As part of the Data Engineering Zoomcamp by DataTalks.Club, this project marks the final component of the course. Many thanks to the instructors that contributed to building this educational resource.

  • This project no longer will be maintained as it used a temporary free trial account on Google Cloud Platform.

Table of Contents

Purpose

Web Map
  • Figure 1. Overview of the final report visualized as a web map application using Dekart.
  • Figure 2. Summary table of recreation trails and counts of nearby (within 20km) active and inactive wildfires viewed in the map application.
Data Stack
  • Figure 3. Diagram modelling the tools used in this project.
Data Sources
  • Figure 4. Example of visualization of wildfire perimeters data in the final report.
  • Figure 5. Example of visualization of recreation trails data in the final report.

Setup

Workflow Orchestration
  • Figure 6. Sample of shapefile contents from data source.
  • Figure 7. Comparison between geojson and newline-delimited geojson format, processed using the geojson2ndjson command-line tool.
  • Figure 8. Airflow DAG graph for processing the recreation trails dataset.
  • Figure 9. Airflow DAG graph for processing the wildfire perimeters dataset.
  • Figure 10. Airflow DAG graph for running the DBT models (staging and core)
Data Warehouse Transformations
  • Figure 11. SQL code in the DBT staging model that transforms raw data stored in BigQuery.
  • Figure 12. SQL code in the DBT core model that performs a spatial join on staging data in BigQuery.
  • Figure 13. Diagram of the staging and core DBT model dependencies.

Future Opportunities

Purpose

The purpose of this project was to design and develop a prototype of a modern data pipeline focused on wildfire activity and recreational trails in British Columbia (BC), Canada.

Background

Statistics from the 2023 wildfire season:

  • 2,245 wildfires burned more than 2.84 million hectares of forest and land.
  • 29,900 calls were made to the Provincial Wildfire Reporting Centre, generating 18,200 wildfire reports.
  • There were an estimated 208 evacuation orders which affected approximately 24,000 properties and roughly 48,000 people.

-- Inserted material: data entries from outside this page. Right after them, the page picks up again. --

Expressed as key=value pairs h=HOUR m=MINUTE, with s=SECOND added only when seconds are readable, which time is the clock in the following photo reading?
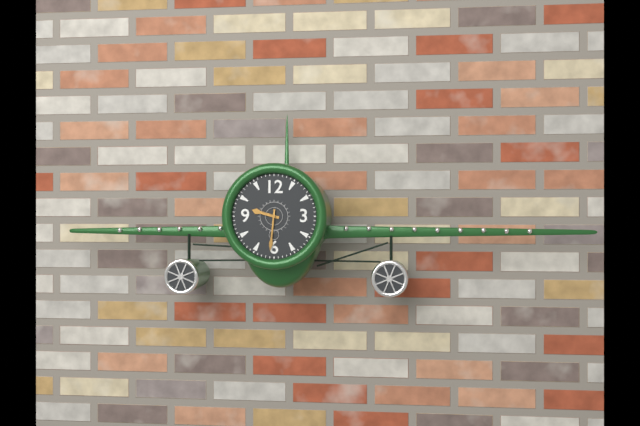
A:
h=9 m=31
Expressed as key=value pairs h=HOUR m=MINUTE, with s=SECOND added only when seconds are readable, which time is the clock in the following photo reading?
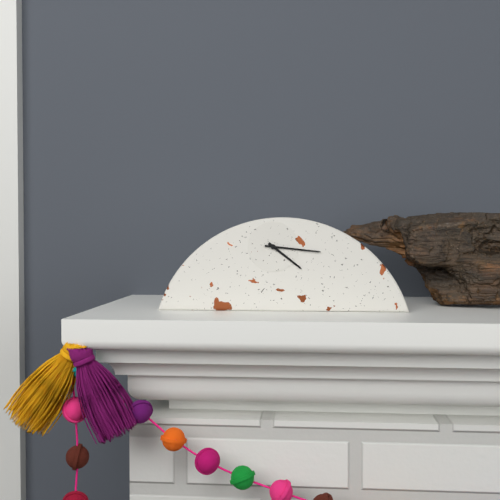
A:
h=4 m=16
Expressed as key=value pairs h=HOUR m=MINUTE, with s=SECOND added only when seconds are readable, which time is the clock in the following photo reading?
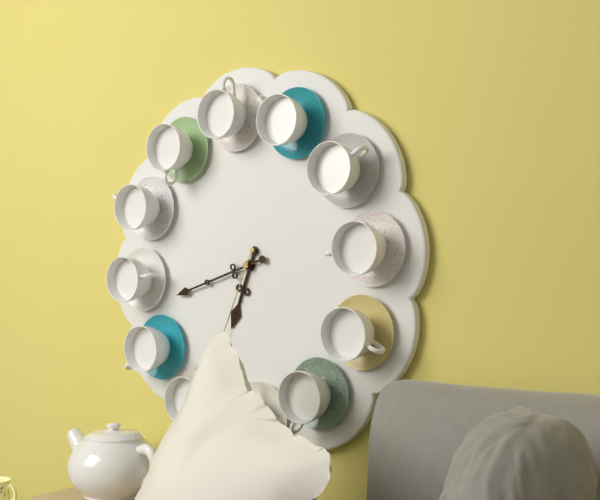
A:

Wildfire season in BC is also the season during which outdoor recreational activity is very popular. The province is well-known for its beautiful, mountainous, and coastal landscape with ample opportunity for hiking, camping, mountain biking etc.

The final deliverable of this project is a web map application visualizing provincial datasets of wildfire perimeters and recreational trails analyzed to be within 20 kilometers of any wildfire, active or inactive.

Web Map

Click here to view. Requires login with a Google account. (May initially take a few minutes to download data)

Figure 1. Overview of the final report visualized as a web map application using Dekart.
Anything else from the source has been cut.